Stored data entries
┌────────
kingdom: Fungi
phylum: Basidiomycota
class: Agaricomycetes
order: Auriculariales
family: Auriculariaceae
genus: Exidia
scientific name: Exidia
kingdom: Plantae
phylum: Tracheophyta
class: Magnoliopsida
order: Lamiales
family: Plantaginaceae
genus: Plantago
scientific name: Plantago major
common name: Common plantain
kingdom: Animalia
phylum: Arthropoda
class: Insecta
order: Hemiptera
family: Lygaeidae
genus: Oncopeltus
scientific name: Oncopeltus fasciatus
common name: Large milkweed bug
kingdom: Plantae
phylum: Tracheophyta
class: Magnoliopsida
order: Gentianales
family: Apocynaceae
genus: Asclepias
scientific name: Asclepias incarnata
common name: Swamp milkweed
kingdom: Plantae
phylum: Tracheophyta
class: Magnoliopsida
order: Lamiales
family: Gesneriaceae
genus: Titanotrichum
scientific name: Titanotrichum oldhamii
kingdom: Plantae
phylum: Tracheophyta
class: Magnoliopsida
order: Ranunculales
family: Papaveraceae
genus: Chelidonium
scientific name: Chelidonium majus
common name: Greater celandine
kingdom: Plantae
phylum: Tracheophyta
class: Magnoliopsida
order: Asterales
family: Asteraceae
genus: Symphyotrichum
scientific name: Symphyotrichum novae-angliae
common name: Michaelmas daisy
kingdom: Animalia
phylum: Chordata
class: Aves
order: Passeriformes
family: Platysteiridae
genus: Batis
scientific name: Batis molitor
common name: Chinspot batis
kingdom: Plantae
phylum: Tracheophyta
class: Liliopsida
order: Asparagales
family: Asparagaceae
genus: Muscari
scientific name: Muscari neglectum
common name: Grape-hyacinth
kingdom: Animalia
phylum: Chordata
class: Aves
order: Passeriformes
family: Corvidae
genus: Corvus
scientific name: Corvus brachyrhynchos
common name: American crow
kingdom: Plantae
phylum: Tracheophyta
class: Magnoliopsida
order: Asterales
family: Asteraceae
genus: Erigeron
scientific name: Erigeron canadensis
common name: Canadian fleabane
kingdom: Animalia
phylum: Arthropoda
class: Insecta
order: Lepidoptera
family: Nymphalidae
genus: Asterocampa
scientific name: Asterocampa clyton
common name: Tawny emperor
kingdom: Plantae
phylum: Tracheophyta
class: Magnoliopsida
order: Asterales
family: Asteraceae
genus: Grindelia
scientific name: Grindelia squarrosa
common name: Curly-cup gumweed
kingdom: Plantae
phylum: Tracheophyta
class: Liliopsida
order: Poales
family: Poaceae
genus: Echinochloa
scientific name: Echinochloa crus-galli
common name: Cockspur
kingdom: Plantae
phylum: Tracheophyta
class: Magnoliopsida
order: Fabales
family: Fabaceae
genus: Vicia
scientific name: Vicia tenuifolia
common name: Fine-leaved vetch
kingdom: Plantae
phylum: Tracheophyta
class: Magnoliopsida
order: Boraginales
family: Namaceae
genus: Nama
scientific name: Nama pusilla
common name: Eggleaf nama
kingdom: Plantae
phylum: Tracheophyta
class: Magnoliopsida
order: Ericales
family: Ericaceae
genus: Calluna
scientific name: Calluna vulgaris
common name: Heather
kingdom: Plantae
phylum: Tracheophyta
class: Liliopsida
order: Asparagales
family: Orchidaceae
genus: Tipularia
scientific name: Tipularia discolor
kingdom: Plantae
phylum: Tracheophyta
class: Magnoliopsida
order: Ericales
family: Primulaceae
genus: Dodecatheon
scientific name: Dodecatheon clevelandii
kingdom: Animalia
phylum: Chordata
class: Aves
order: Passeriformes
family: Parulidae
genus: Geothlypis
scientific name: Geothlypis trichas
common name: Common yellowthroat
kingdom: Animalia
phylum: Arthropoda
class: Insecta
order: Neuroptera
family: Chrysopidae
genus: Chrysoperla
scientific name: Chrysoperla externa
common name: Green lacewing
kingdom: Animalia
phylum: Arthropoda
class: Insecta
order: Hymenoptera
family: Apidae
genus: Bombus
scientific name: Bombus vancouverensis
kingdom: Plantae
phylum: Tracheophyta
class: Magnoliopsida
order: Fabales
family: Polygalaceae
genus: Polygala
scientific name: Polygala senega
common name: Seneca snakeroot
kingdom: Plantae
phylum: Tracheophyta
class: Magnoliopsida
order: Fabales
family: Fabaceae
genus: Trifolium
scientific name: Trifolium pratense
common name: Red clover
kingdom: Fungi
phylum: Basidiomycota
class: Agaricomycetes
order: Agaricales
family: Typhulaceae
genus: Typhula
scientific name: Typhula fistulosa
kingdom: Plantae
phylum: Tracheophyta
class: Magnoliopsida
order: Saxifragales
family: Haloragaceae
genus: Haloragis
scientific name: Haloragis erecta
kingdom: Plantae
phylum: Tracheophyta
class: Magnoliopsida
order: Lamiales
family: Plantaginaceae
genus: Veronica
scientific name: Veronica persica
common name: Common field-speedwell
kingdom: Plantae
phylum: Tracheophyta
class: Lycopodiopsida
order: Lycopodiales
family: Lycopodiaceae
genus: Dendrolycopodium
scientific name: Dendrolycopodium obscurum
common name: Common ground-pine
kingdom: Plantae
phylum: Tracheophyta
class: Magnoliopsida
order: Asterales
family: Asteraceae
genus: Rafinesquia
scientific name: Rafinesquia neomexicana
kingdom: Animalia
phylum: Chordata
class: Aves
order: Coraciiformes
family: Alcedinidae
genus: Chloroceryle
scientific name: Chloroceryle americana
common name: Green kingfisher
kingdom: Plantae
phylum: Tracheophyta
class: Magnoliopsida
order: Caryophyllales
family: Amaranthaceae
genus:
└────────
§ Your instructions
Reproduce the lines from the first one through the line with "order: Hemiptera", renaming every "common name" to "vernacular name" and leaving everything else unchanged.

§ Solution below
kingdom: Fungi
phylum: Basidiomycota
class: Agaricomycetes
order: Auriculariales
family: Auriculariaceae
genus: Exidia
scientific name: Exidia
kingdom: Plantae
phylum: Tracheophyta
class: Magnoliopsida
order: Lamiales
family: Plantaginaceae
genus: Plantago
scientific name: Plantago major
vernacular name: Common plantain
kingdom: Animalia
phylum: Arthropoda
class: Insecta
order: Hemiptera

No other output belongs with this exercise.